Latinos score at festival, nabbing awards for 3 documentaries and a feature film.
‘CODA’ Sweeps Sundance, Clifton Collins Jr. Wins Top Acting Award
“CODA,” the family drama starring Emilia Jones and Eugenio Derbez, and Clifton Collins Jr., “Jockey’s” protagonist, were the big winners at the Sundance Film Festival this year.
Set in a blue-collar Massachusetts town, “CODA” focuses on the hearing child of deaf parents, torn between her dreams and helping them.
Under Sian Heder’s direction, “CODA” took four top awards, including the most coveted, the U.S. Grand Jury Prize, and the Audience Award. It also won the Directing Award and the Special Jury Award for Ensemble Cast of a dramatic film.
Sundance, the preeminent independent film festival, usually takes place in Park City, Utah. This year, it was held Jan. 28 through Feb. 2 with virtual screenings, due to the COVID-19 pandemic, and in-person screenings in dozens of American cities where permitted by local health regulations.
Derbez took to social media to share the news about “CODA.”
“¡Viva México!” he posted on Twitter, responding to congratulatory tweets in Spanish. He also noted in a video post that “CODA” is a “small independent film produced with a low budget” and “based on true stories.” Derbez praised the professional deaf actors featured in the film, in which he plays the music teacher of a young woman whose parents are deaf.
Derbez’s story in the entertainment world is long, and many have followed it. Having left behind projects in Mexico about a decade ago, he has found success in Hollywood as a Mexican artist who can both celebrate his roots and see his dreams come true.
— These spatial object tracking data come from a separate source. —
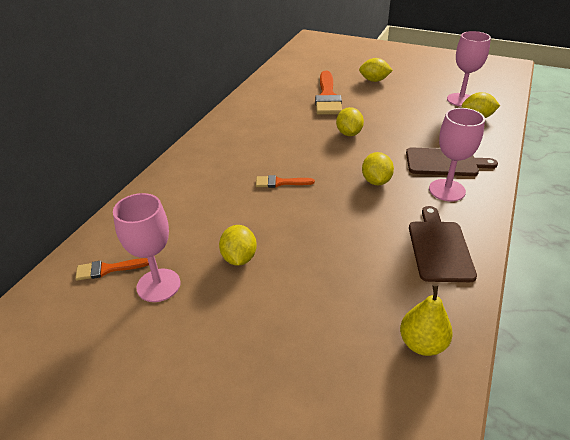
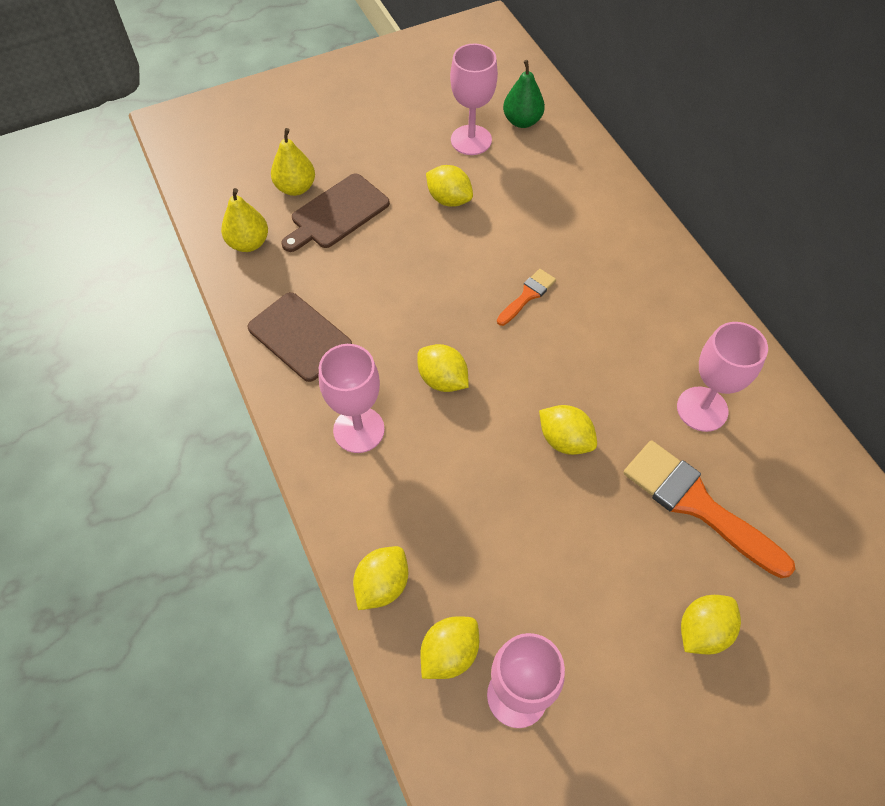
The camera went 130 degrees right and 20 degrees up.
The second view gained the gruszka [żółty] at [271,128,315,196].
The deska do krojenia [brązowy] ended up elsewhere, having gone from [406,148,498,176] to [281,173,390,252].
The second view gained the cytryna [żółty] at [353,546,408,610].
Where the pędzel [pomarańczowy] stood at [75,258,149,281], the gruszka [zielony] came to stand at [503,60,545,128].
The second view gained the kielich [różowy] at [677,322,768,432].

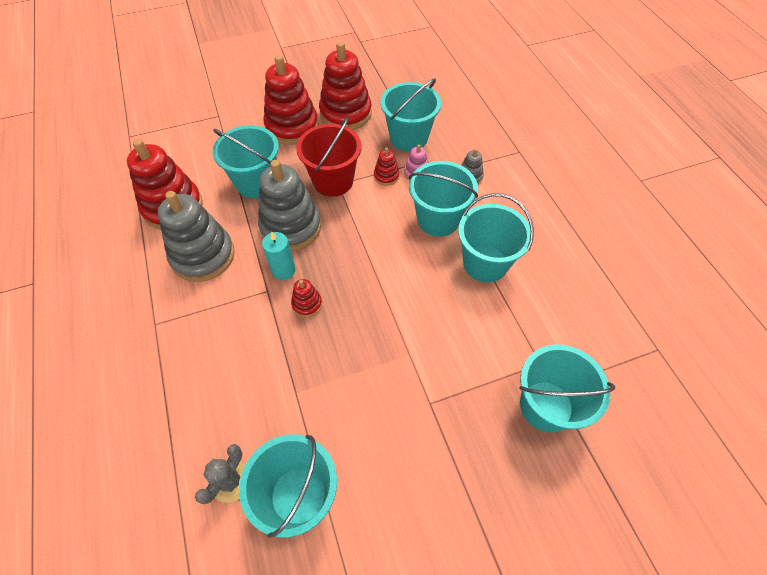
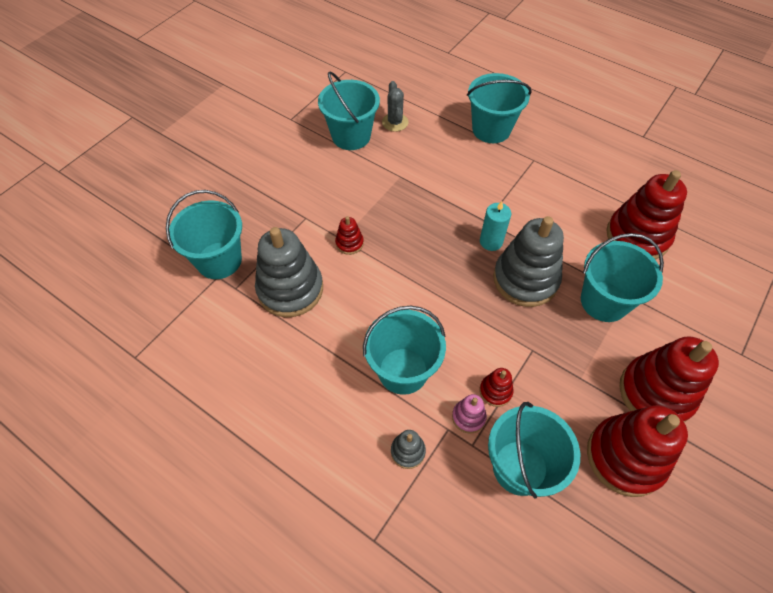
The camera went 145 degrees right and 0 degrees up.
The zabawka nakładanka [szary] ended up elsewhere, having gone from [158,191,235,282] to [255,227,323,317].
The zabawka nakładanka [czerwony] ended up elsewhere, having gone from [291,279,322,317] to [335,216,364,255].
The wiadro [turkusowy] ended up elsewhere, having gone from [458,193,534,283] to [467,73,532,143].
The second view lost the wiadro [czerwony] at [296,117,362,197].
Apple Studios acquired “CODA” for $25 million, a record amount paid for a Sundance film. “CODA” is Heder’s second full feature. Her first, “Tallulah,” screened at Sundance two years ago. Vendome Pictures and Picture Perfect Federation in the U.S., along with Switzerland’s Pathé Films, produced “CODA.”
Collins Jr. took home the top acting honor for his starring role in director Clint Bentley’s drama “Jockey.” He . plays an aging jockey who dreams of winning one last championship when the sudden arrival of a young man claiming to be his son upends his life.
“Jockey” is the first full feature film by director Clint Bentley, who co-wrote the story with Greg Kwedar and shares producing credits with Kwedar and Nancy Schafer. Brazilian filmmaker Adolpho Veloso did the cinematography. Sony Pictures Classics acquired the film for worldwide distribution.
Collins Jr. has also gone by the name of Clifton Gonzalez-Gonzalez in honor of his grandfather Pedro Gonzalez-Gonzalez, a Mexican-American actor from Texas. Collins Jr. is a seasoned actor whose credits include the Oscar-winning films “Traffic” and “Capote,” as well as blockbusters “Star Trek” and “Pacific Rim.” His performance in the TV series “Thief” earned him an Emmy nomination in 2006. He also guest-starred in episodes of “The Event” and “Westworld.”
Other award-winning Latinos at Sundance
Natalia Almada received the Directing Award for the U.S. Documentary “Users,” which follows a mother who feels she is competing with computers, electronic cribs and other technologies in raising her son. This is Almada’s second Sundance prize in the same category — the first one was for “El General” in 2009.
Born and raised in Puerto Rico, filmmaker Rebecca Adorno’s work on “Homeroom” earned the Jonathan Oppenheim Editing Award for U.S. Documentary. Her film centers on teens from the class of 2020 coming of age at an Oakland high school during a traumatic year. Adorno shared the award with her co-producer Kristina Motwani. Sean Havey and Peter Nicks also co-produced, and Nicks directed the documentary.
Nicole Salazar took the Amazon Studios Producers Award for Nonfiction for the documentary “Philly D.A.,” which follows a Philadelphia district attorney determined to revolutionize that city’s criminal-justice system. Yoni Brook and Ted Passon directed the film.
The Mexico-USA co-production “Hijo de Monarcas” (“Son of Monarchs”) won the Alfred P. Sloan Feature Film Prize for portraying a scientist in a major role. It tells the story of a New York-based lepidopterist who, upon his grandmother’s death, returns to the Mexican town of his birth, nestled in the monarch butterfly forests of the state of Michoacan. Directed by French-Venezuelan filmmaker and biologist Alexis Gambis (“The Color of Time”), the drama stars Tenoch Huerta Mejía (“Narcos: Mexico,” “Tigers Are Not Afraid”).